** Opening DATA EXTRACTS block **

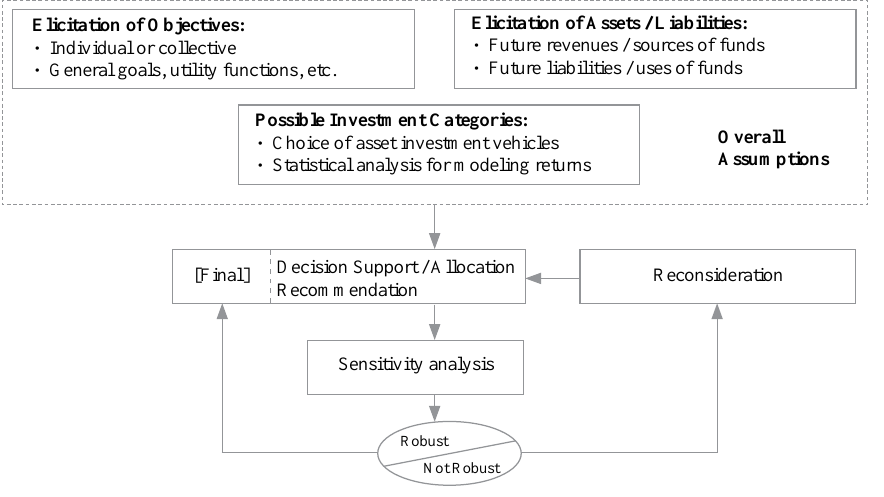
Fig. 1. Decision-making framework for asset liability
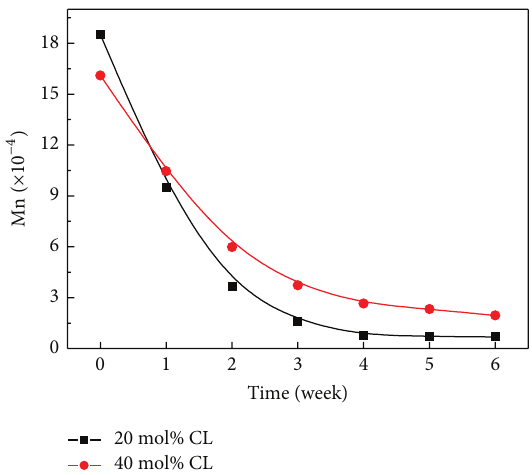
Figure 7: The changes in molecular weight of PLGC copolymers in vitro as function of degradation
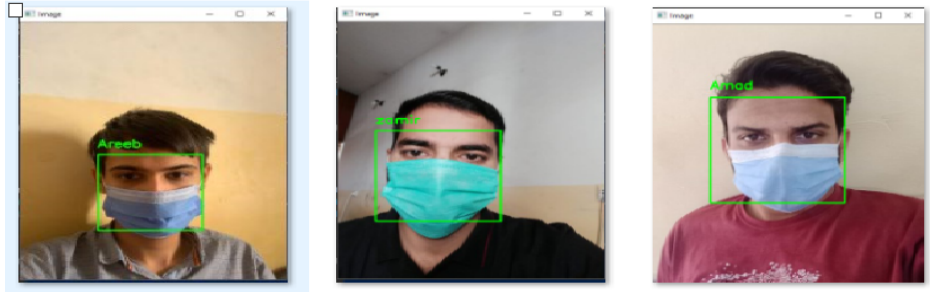
Figure 16. Output images with face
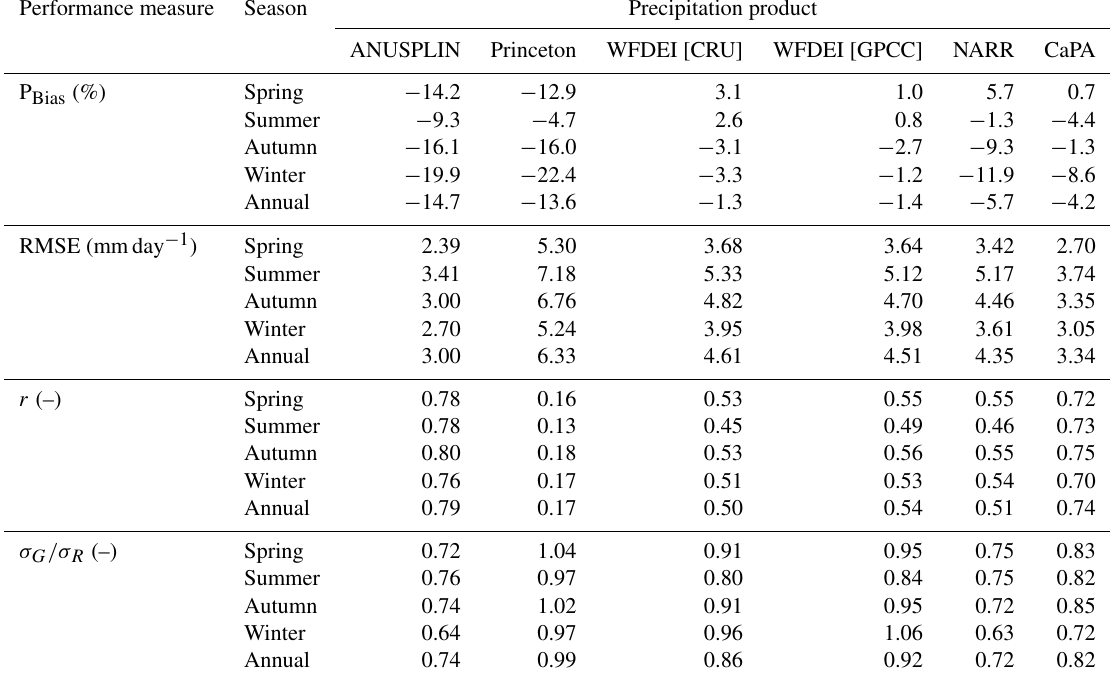
Table 5. Performance measures (accuracy ( P Bias ) , magnitude of the errors (RMSE), strength and direction of relationship between gridded products and precipitation-gauge stations ( r) and amplitude of the variations ( σ G /σ R )) of each type of gridded precipitation products when evaluating against the precipitation-gauge station data over Canada in four seasons for the time period of 2002 to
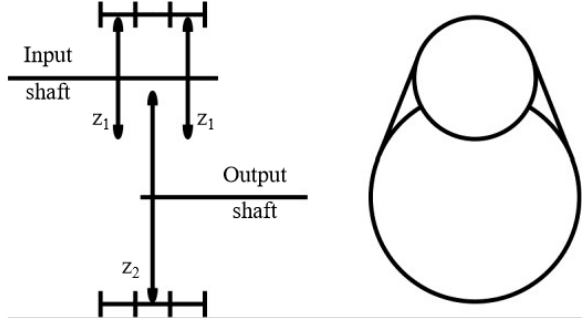
Figure 2. Characteristic of triplex chain transmission.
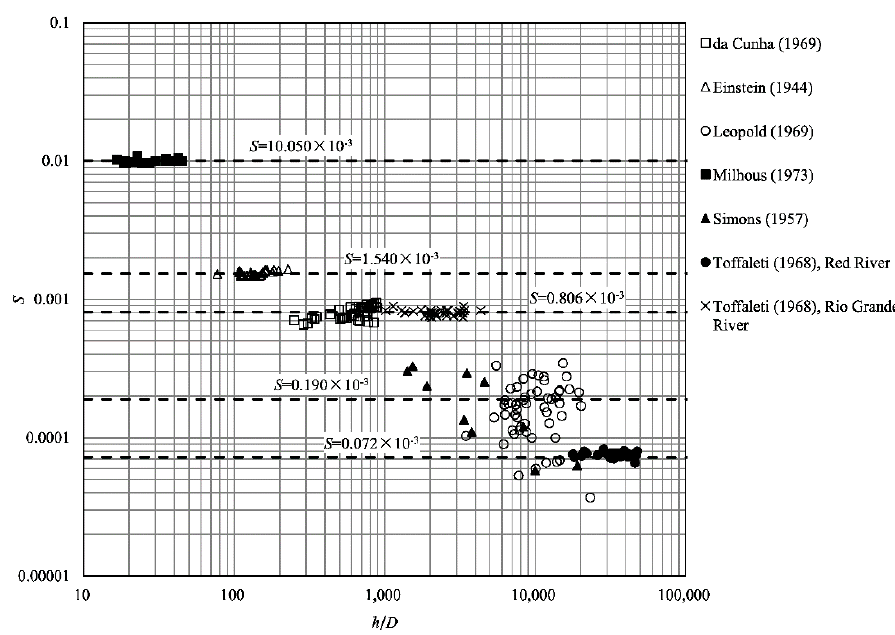
Figure 7. The relation of the bed slope S to the relative depth h / D .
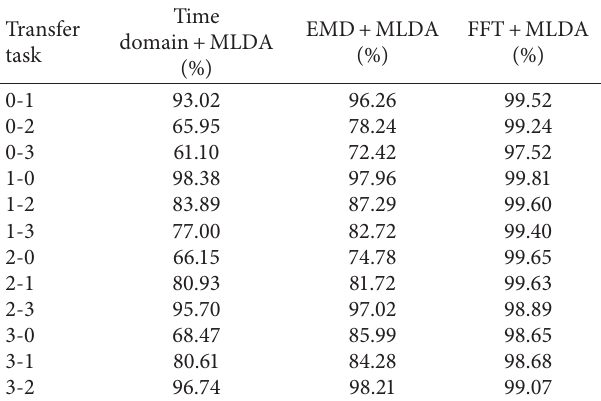
Table 3: Experimental results of different signal processing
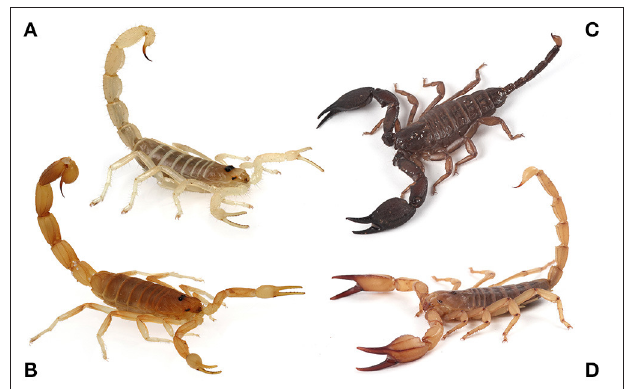
FIGURE 1 | Morphological comparison of four Australian scorpions. (A) Australobuthus xerolimniorum (Buthidae) (B) Lychas buchari (Buthidae) (C) Hormurus waigiensis (Hormuridae) (D) Urodacus sp. (Urodacidae). A. xerolimniorum and L. buchari are more vagrant and active foragers, and have evolved relatively small chelicerae and thick powerful tails. H. waigiensis and Urodacus sp. are burrowing species, and have evolved larger chelicerae and smaller stinging apparatuses. Photographs by Edward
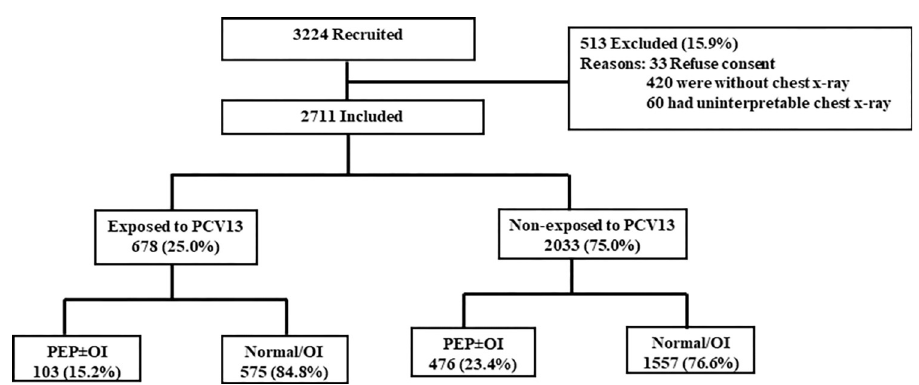
Fig 1. Flow diagram of hospitalized children (2–23 months) with community acquired pneumonia recruited from Darbhanga (1 st June 2017-30 th April 2021), Patna (1 st June 2018 to 30 th April 2021) and Lucknow (1 st June 2018 to 30 th April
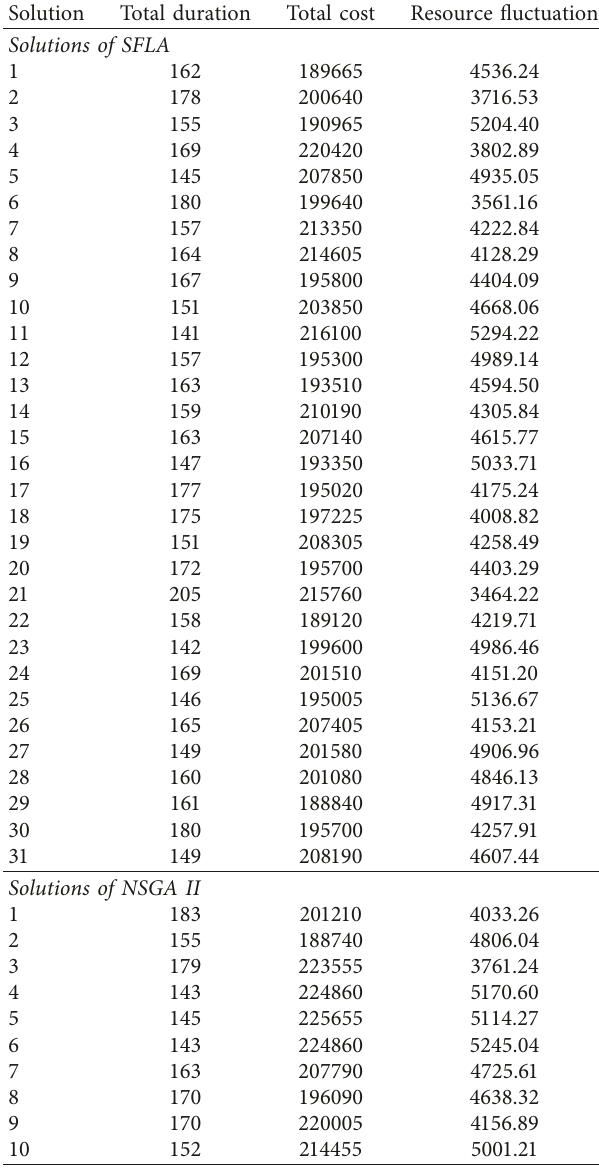
Table 4: Optimal solutions for case study.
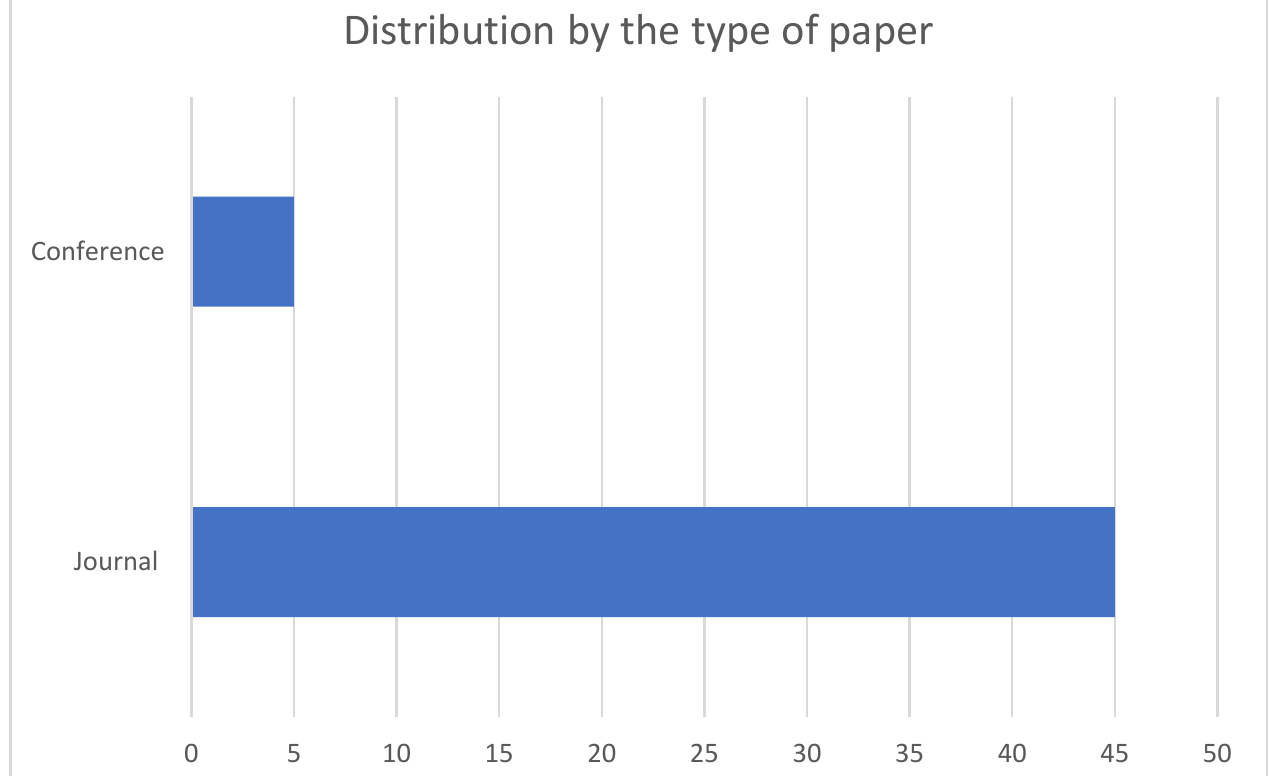
Figure 16. Distribution by the type of paper.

** Closing DATA EXTRACTS block **

● YOUR OBJECTIVE: Across the material, report every line that has the word "with".

● SOLVED PROBLEM:
Figure 16. Output images with face
Fig 1. Flow diagram of hospitalized children (2–23 months) with community acquired pneumonia recruited from Darbhanga (1 st June 2017-30 th April 2021), Patna (1 st June 2018 to 30 th April 2021) and Lucknow (1 st June 2018 to 30 th April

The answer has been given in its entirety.